Current e-voting systems don't seem to offer privacy, and security.. (are they even open source ?)
But yes a distributed e-voting system based on blockchain or whatever could work and maybe much cheaper as it would only take a few minutes online to vote. The result could be that more referendums would be held more often.
Home PCs are too easily compromised for this to be really trustworthy, even if you issue all the voters with hardware tokens. It might be achievable with iPhones, but that's rather exclusive.
In other words, it's not the backend that's the worry so much as the frontend. (Leaving aside all the blockchain-specific issues)
There is no electronic voting system, real or imagined, which can guarantee both the secret ballot and the public vote count. Because there is no algorithmic equivalent to the secure one-way hash for dropping physical ballots into a ballot box.

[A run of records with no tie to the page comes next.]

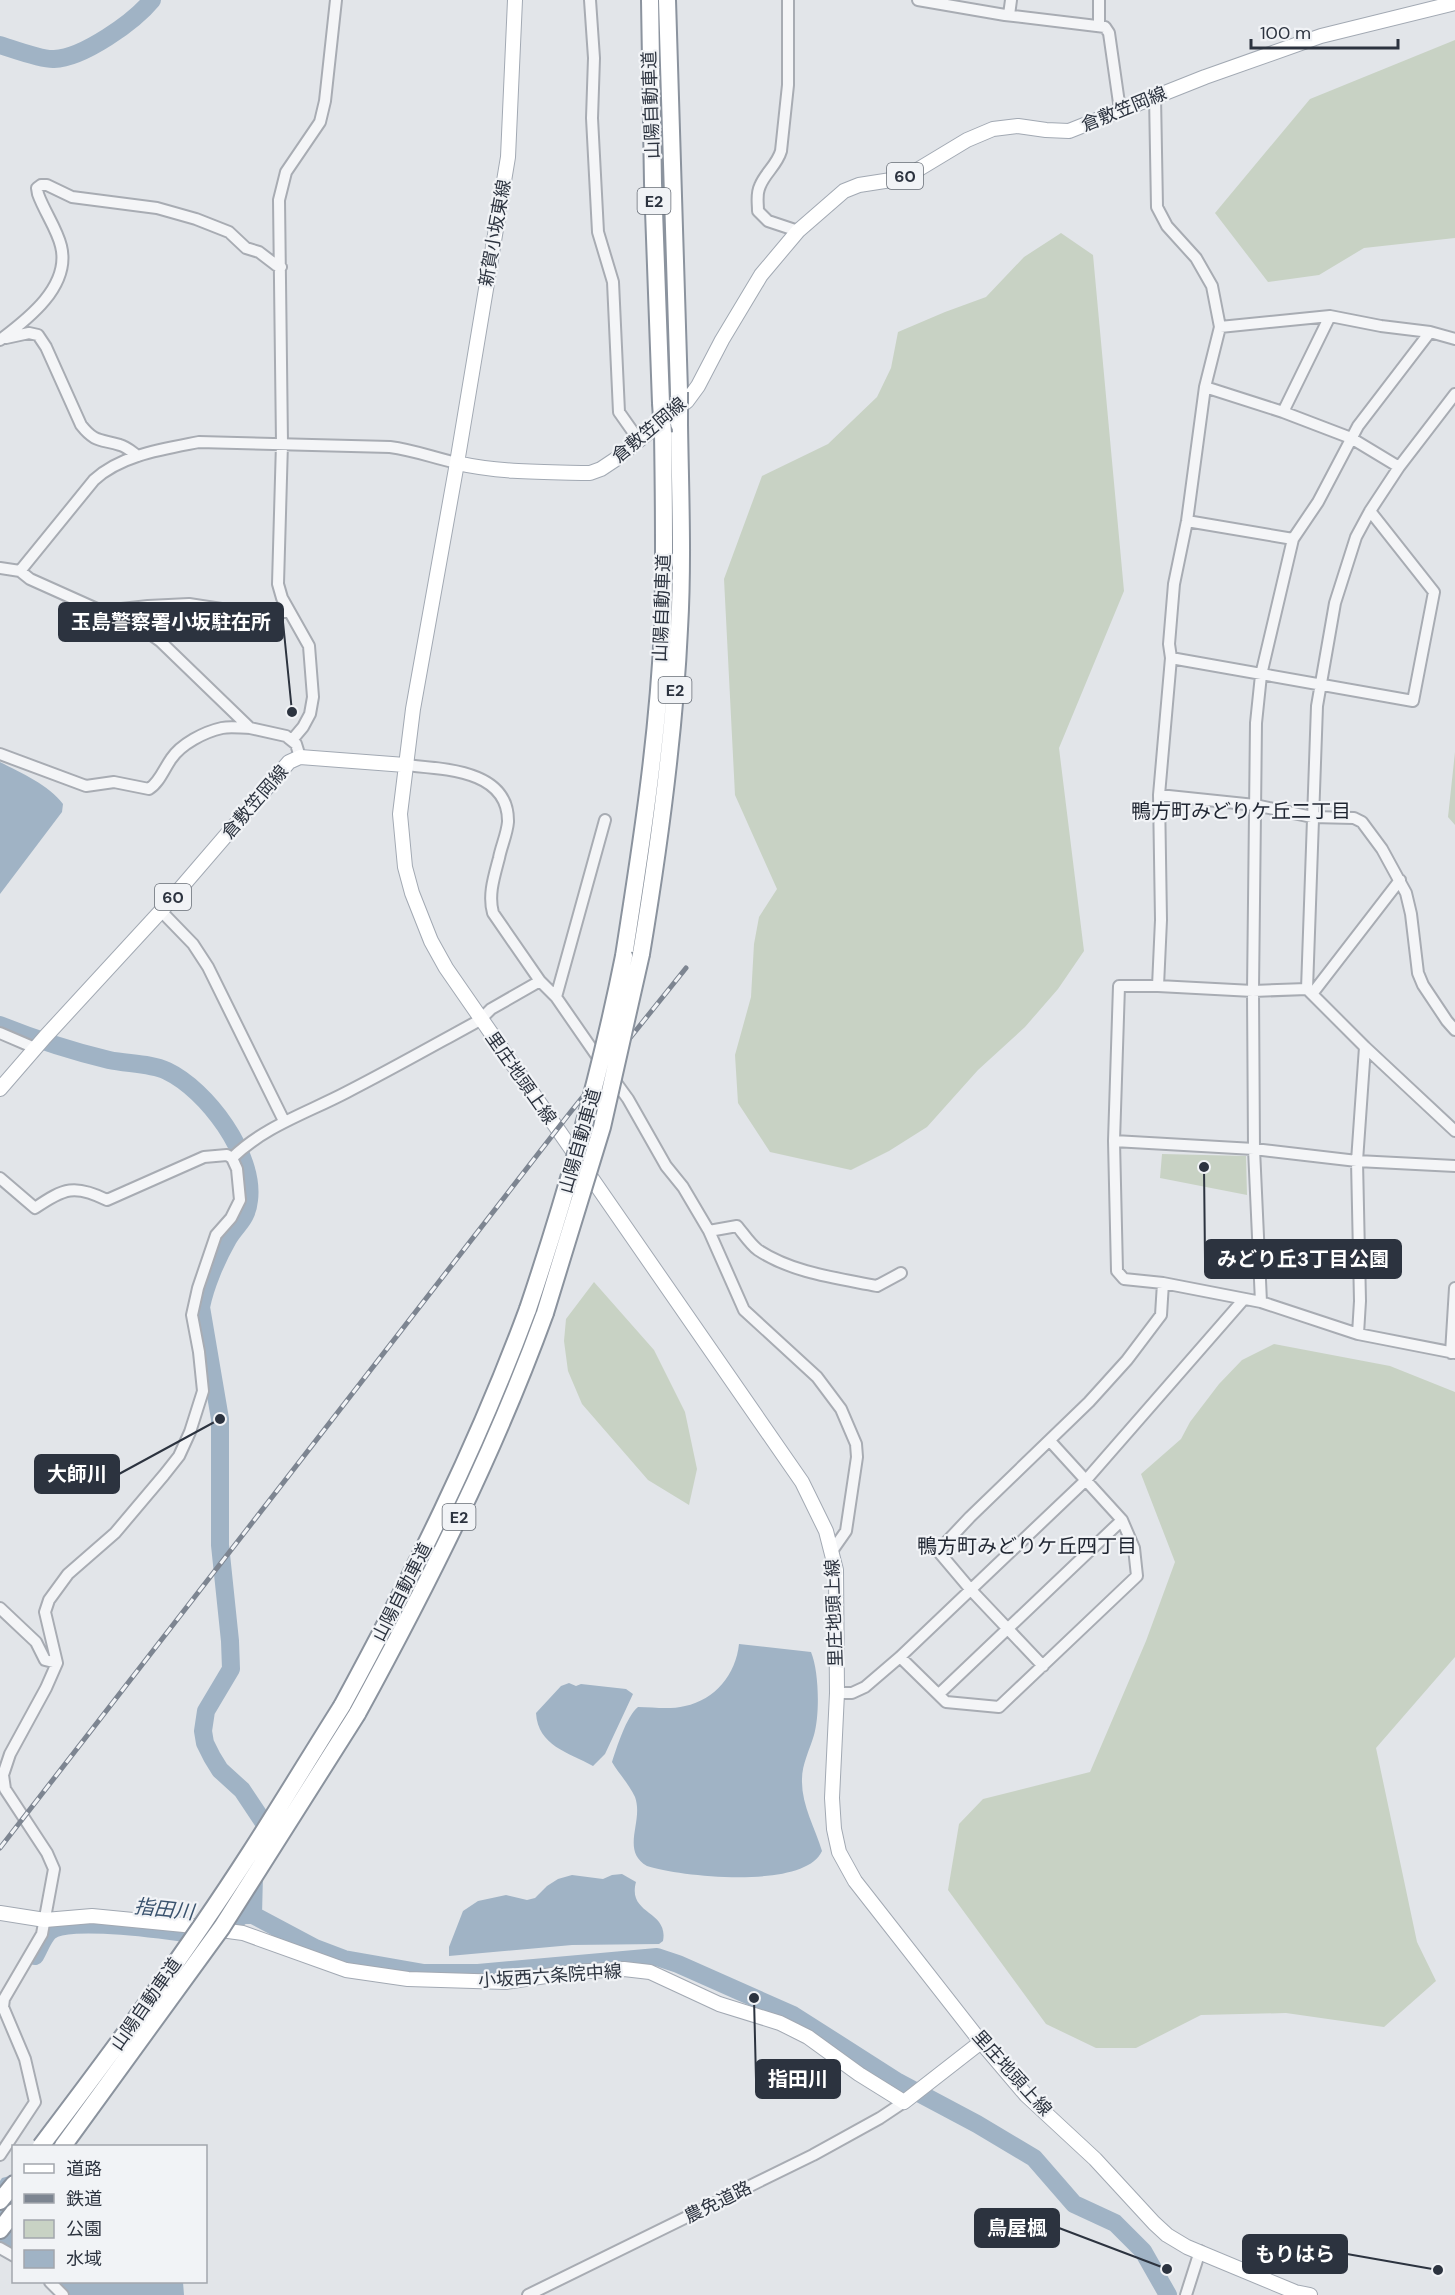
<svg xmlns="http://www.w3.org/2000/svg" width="1455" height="2295" viewBox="0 0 1455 2295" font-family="'DM Sans','Noto Sans JP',sans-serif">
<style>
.green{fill:#c8d2c4}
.water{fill:#a0b3c5}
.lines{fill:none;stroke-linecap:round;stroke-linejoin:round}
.river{stroke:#a0b3c5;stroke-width:18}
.minor-casing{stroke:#a8acb3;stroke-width:14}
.major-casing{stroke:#a2a9b3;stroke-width:16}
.highway-casing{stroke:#8b939e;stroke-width:20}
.minor{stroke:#f4f5f7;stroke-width:10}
.major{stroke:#fff;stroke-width:14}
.highway{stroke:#fff;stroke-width:16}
.rail-casing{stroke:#7d8591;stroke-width:5}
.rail{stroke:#f1f3f6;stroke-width:3;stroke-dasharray:9;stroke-linecap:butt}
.highway-bridge-casing{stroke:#8b939e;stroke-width:20;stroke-linecap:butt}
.highway-bridge{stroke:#fff;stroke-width:16}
.labels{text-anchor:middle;stroke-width:4.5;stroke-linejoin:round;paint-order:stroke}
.shield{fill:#f1f3f6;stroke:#676d76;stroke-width:1.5}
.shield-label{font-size:16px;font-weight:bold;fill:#2c333f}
.street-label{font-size:18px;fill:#2c333f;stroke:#f1f3f6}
.neighbourhood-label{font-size:20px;fill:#1e2430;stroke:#f1f3f6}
.water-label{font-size:20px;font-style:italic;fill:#3a536e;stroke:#f1f3f6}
.leader{fill:none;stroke:#2c333f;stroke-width:2}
.callout-dot{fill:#2c333f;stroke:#f1f3f6;stroke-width:2}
.callout{fill:#2c333f;stroke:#2c333f;stroke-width:2}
.callout-label{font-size:20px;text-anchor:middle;font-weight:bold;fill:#fff}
</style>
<rect width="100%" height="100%" fill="#e2e5e9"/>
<path class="green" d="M1455,40V238L1364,248L1319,275L1268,282L1215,213L1310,99Z
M1061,233L1093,255L1124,591L1059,748L1084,951L1058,989L1025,1027L978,1070L927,1127L889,1151L851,1170L770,1152L738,1103L735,1055L751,997L754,944L759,917L777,889L735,795L724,579L762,476L828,444L877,397L891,368L898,332L945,312L986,297L1024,257Z
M1455,752V825L1448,817Z
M1162,1154L1246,1156L1247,1195L1160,1178Z
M594,1282L654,1350L685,1412L697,1469L689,1505L648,1480L582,1404L568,1371L564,1341L566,1319Z
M1274,1344L1390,1366L1455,1392V1657L1376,1748L1417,1942L1436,1981L1384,2027L1286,2013L1201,2015L1136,2048H1096L1046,2024L948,1890L959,1824L983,1799L1090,1772L1146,1641L1175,1562L1141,1474L1181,1439L1190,1422L1219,1384L1242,1360Z"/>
<path class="water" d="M0,762C21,773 49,785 63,804L62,812L0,894Z
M739,1644L811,1652C819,1671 820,1714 814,1735C810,1749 802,1764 802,1779C801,1804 815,1828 822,1851C805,1890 681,1877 647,1866C620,1850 644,1822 635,1797C629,1784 619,1774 612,1762C617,1747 626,1717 638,1707C654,1707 669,1710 685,1706C715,1700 736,1674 739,1644Z
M569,1683L576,1686L581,1684L626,1689L633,1694L605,1754L593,1766C568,1752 538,1746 536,1713L561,1686Z
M622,1874L636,1882C627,1915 669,1910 663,1941L659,1944L572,1945L449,1956V1947L463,1911L478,1901L506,1895L527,1900L535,1898L547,1886L558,1879L572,1875L603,1879L612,1875Z
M13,2175V2251L0,2242V2181L2,2178Z
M57,2282H183L184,2295H70Z"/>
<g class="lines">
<path class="river" d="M0,45C13,49 42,60 54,59C83,58 134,22 152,0
M0,1025C35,1039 72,1051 109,1060C127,1064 150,1063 167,1071C207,1090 255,1155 249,1200C247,1220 237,1224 228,1239C217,1258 205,1286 201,1307L220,1419V1545L230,1641L231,1669L206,1711L203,1731L205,1743L212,1757L220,1770L242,1790L270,1832L268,1842
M253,1915L254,1874L256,1870
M35,1956C39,1949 43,1938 49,1932C66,1914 185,1933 212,1937L243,1915H253L315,1948L344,1959L424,1973H478L657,1957L678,1964L793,2015L898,2082L977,2124L1034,2158L1074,2204L1115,2223L1143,2251L1168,2295"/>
<defs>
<path id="minor" d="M590,0L594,58L592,118L598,232L613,282L619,412L638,439
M788,0V85L781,151C777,165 765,173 760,186C756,194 758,202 758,211L768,221L798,231
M918,0L1005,15L1105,27L1109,33L1120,110
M1009,15L1011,0
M1099,25V0
M1155,96L1157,207L1167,226L1196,258L1212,286L1220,327L1205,387L1187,521L1174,584L1169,644L1171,658L1159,795L1161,920L1158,986
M1220,327L1330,316L1381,326L1430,332L1455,339
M6,338L29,333L38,335L46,347L81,425C95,443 101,439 120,445C127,447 132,452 138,456
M0,340C28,319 71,286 61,246C57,229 44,211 38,194L37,188L41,185H47L72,197L157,208L196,219L229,232L246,248L259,252L276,265L281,267
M1205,387L1283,412L1351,438L1399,467
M1455,394L1399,467L1370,511L1356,537L1335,603L1317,706L1307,989L1365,1047L1455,1131
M1283,412L1330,316
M1187,521L1293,539
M0,568L20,571L30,579L146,631L160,641L250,728L286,736L296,744L300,757
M20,571L94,480C121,455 163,449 199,442L390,447C414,450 434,458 457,463
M104,611L148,606L189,604L241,612H289
M1171,658L1413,701L1434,592L1370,511
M292,740L303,727L310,714L313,697L309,646L282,598L278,584L282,443L279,200L286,172L320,122L325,101L336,0
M0,754L86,786L114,782L149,789C159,783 164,769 171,759C181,744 204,732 222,728C231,726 241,728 250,728
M405,765C442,769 509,769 508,822C507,834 501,847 499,858C494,877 488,895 493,913L540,981L556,997L601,1062
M1159,795L1255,805L1312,817L1354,818L1362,822L1382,849L1406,893L1411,914L1418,973L1423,985L1447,1021L1455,1030
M161,911L193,944L208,967L284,1121
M1307,989L1253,991L1158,986H1119L1114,1141L1117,1271L1124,1279L1163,1283L1261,1302L1358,1334L1455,1353
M1312,994L1400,880
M556,997L605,820
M0,1033L35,1048
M612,1077L628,1099L666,1166L683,1187L709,1231L744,1310L817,1377L841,1409L856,1444L857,1457L846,1531L832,1551
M1114,1141L1254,1149L1357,1161L1455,1166
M0,1178L35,1208C64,1188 75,1184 107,1200L204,1157L227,1155L232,1158C265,1126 307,1113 347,1092C392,1069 436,1044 480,1020L491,1009L540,981
M709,1231L737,1226C743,1233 750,1244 758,1250C793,1273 837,1278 877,1286L901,1273
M1261,1302L1254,1149L1253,991L1256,723L1261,675L1293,539L1318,502L1358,426L1430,332
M1358,1334L1360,1301L1357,1161L1365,1047
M1451,1353L1455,1288
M0,1608L36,1642L45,1660L57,1663
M900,1657L946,1702L999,1707L1137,1576L1134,1548L1122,1520L1050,1441
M1043,1666L971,1590L938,1551L970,1517L1089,1402L1127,1360L1161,1315L1163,1283
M837,1693H852L865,1687L900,1657L1086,1480L1244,1299
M939,1694L1122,1520
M0,2155L35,2102L25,2059L3,2007L4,1999L42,1934L54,1869L47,1853L5,1789L3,1775L10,1754L46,1688L57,1663L45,1612L49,1600L68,1574L115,1533L164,1475L179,1456L190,1432L203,1391L199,1352L192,1315L198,1288L216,1235L231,1218L240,1200L237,1169L232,1158
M0,2248L14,2256
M50,2282L63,2295
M528,2295L813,2155L880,2118L904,2102
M1186,2295L1200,2251"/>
<path id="major" d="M515,0L508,157L457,463L413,709L400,814L405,867L412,893L431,941L446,968L802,1482L826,1531L836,1570L837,1693L832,1798L834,1829L839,1852L855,1881L981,2042L1026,2095L1095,2159L1154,2223L1167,2235L1187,2247L1295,2292L1310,2295
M457,463C501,473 546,472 590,473L601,469L616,459L687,401L698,386L722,340L761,275L798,231L844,191L859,185L904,178L967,140L993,129L1018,126L1046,130L1069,131L1205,77L1321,36L1455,3
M0,1089L45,1037L161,911L289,762L300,757L405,765
M0,1913L45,1920L92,1916L184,1925L243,1933L346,1970L408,1979L506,1982L573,1972L624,1969L650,1972L719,2004L780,2023L808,2037L859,2074L904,2102L981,2042"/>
<path id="highway" d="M650,0L653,183L661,403
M667,0L679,392
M641,954C659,846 674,738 679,629C683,560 680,492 679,424
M624,956C641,848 658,739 663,629C665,564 664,498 663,433
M342,1706C412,1577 477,1447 528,1309
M357,1714C428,1584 494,1453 545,1313
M0,2201L14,2184
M0,2230L14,2212"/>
</defs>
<use href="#minor" class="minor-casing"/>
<use href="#major" class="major-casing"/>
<use href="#highway" class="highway-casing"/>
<use href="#minor" class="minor"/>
<use href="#major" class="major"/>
<use href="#highway" class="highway"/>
<defs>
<path id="rail" d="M0,1848L569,1114L686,968"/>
</defs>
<use href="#rail" class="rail-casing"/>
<use href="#rail" class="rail"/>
<defs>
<path id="highway-bridge" d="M679,392V424
M661,403L663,433
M528,1309C567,1193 600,1076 624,956
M545,1313L602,1127L641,954
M41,2146C113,2051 185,1954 250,1853C281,1805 311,1755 342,1706
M63,2146L222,1927L357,1714"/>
</defs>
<use href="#highway-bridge" class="highway-bridge-casing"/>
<use href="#highway-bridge" class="highway-bridge"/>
</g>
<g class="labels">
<g class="shield">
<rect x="887" y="163" width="36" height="26" rx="4.5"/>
<rect x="637.5" y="188" width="33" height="26" rx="4.5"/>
<rect x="658.5" y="677" width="33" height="26" rx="4.5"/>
<rect x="155" y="884" width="36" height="26" rx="4.5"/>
<rect x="442.5" y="1504" width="33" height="26" rx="4.5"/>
</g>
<g class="shield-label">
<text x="905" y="182">60</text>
<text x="654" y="207">E2</text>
<text x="675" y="696">E2</text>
<text x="173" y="903">60</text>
<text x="459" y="1523">E2</text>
</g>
<g class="street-label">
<text transform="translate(651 105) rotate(-92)" y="6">山陽自動車道</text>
<text transform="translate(1124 109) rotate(-22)" y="6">倉敷笠岡線</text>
<text transform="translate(495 233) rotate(-80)" y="6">新賀小坂東線</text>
<text transform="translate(649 430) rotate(-40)" y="6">倉敷笠岡線</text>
<text transform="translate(662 608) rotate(-88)" y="6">山陽自動車道</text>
<text transform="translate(255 802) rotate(-49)" y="6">倉敷笠岡線</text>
<text transform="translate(521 1078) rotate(55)" y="6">里庄地頭上線</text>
<text transform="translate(580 1141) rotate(-74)" y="6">山陽自動車道</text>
<text transform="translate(402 1592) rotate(-63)" y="6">山陽自動車道</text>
<text transform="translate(834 1613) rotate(-92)" y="6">里庄地頭上線</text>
<text transform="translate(550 1976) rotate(-4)" y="6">小坂西六条院中線</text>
<text transform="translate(146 2004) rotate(-55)" y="6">山陽自動車道</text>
<text transform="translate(1012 2073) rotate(48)" y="6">里庄地頭上線</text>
<text transform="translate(718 2202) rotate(-26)" y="6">農免道路</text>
</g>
<g class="neighbourhood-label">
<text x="1241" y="818">鴨方町みどりケ丘二丁目</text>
<text x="1027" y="1553">鴨方町みどりケ丘四丁目</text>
</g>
<g class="water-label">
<text transform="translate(164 1909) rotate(6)" y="7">指田川</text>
</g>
</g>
<path class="leader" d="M292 712L283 622M1204 1167L1205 1259M220 1419L119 1474M754 1998L756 2079M1167 2269L1059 2228M1438 2270L1347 2254"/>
<g class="callout-dot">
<circle cx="292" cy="712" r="6"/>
<circle cx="1204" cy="1167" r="6"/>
<circle cx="220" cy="1419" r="6"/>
<circle cx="754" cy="1998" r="6"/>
<circle cx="1167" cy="2269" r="6"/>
<circle cx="1438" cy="2270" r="6"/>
</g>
<g class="callout">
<rect x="59" y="603" width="224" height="38" rx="6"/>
<rect x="1205" y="1240" width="196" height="38" rx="6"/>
<rect x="35" y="1455" width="84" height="38" rx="6"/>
<rect x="756" y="2060" width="84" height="38" rx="6"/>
<rect x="975" y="2209" width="84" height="38" rx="6"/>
<rect x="1243" y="2235" width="104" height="38" rx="6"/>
</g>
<g class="callout-label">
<text x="171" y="629">玉島警察署小坂駐在所</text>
<text x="1303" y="1266">みどり丘3丁目公園</text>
<text x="77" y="1481">大師川</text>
<text x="798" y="2086">指田川</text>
<text x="1017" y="2235">鳥屋楓</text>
<text x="1295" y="2261">もりはら</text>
</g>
<rect x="12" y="2145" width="195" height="138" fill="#f1f3f6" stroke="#a2a6ad" stroke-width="1.5"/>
<rect x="24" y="2164" width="30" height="9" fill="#ffffff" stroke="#a2a6ad" stroke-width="1.5"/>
<text x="66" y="2175" font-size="18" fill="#2c333f">道路</text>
<rect x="24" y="2194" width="30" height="9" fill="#7d8591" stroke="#a2a6ad" stroke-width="1.5"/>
<text x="66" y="2205" font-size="18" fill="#2c333f">鉄道</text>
<rect x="24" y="2220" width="30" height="18" fill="#c8d2c4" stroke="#a2a6ad" stroke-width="1.5"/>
<text x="66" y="2235" font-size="18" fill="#2c333f">公園</text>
<rect x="24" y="2250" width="30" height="18" fill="#a0b3c5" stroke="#a2a6ad" stroke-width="1.5"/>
<text x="66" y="2265" font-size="18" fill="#2c333f">水域</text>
<path d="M1251 39v9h147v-9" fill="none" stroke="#2c333f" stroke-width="3"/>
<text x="1260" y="39" font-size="18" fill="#2c333f" stroke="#f1f3f6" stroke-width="4.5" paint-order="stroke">100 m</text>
</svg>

Block chains record votes cast in order. Which correlate with the order those same ballots were issued (or received, as with postal ballots). Voila, no more secret ballot.
The proposal to fudge the time stamps (chunking, roundoff or jitter) does not work for real world USA elections. Because the smallest administrative unit is the precinct (from 0 to 1000 voters) and ballot casting is bursty (vs spread evenly over time).
But yes a distributed e-voting system based on blockchain or whatever could work and maybe much cheaper as it would only take a few minutes online to vote. The result could be that more referendums would be held more often.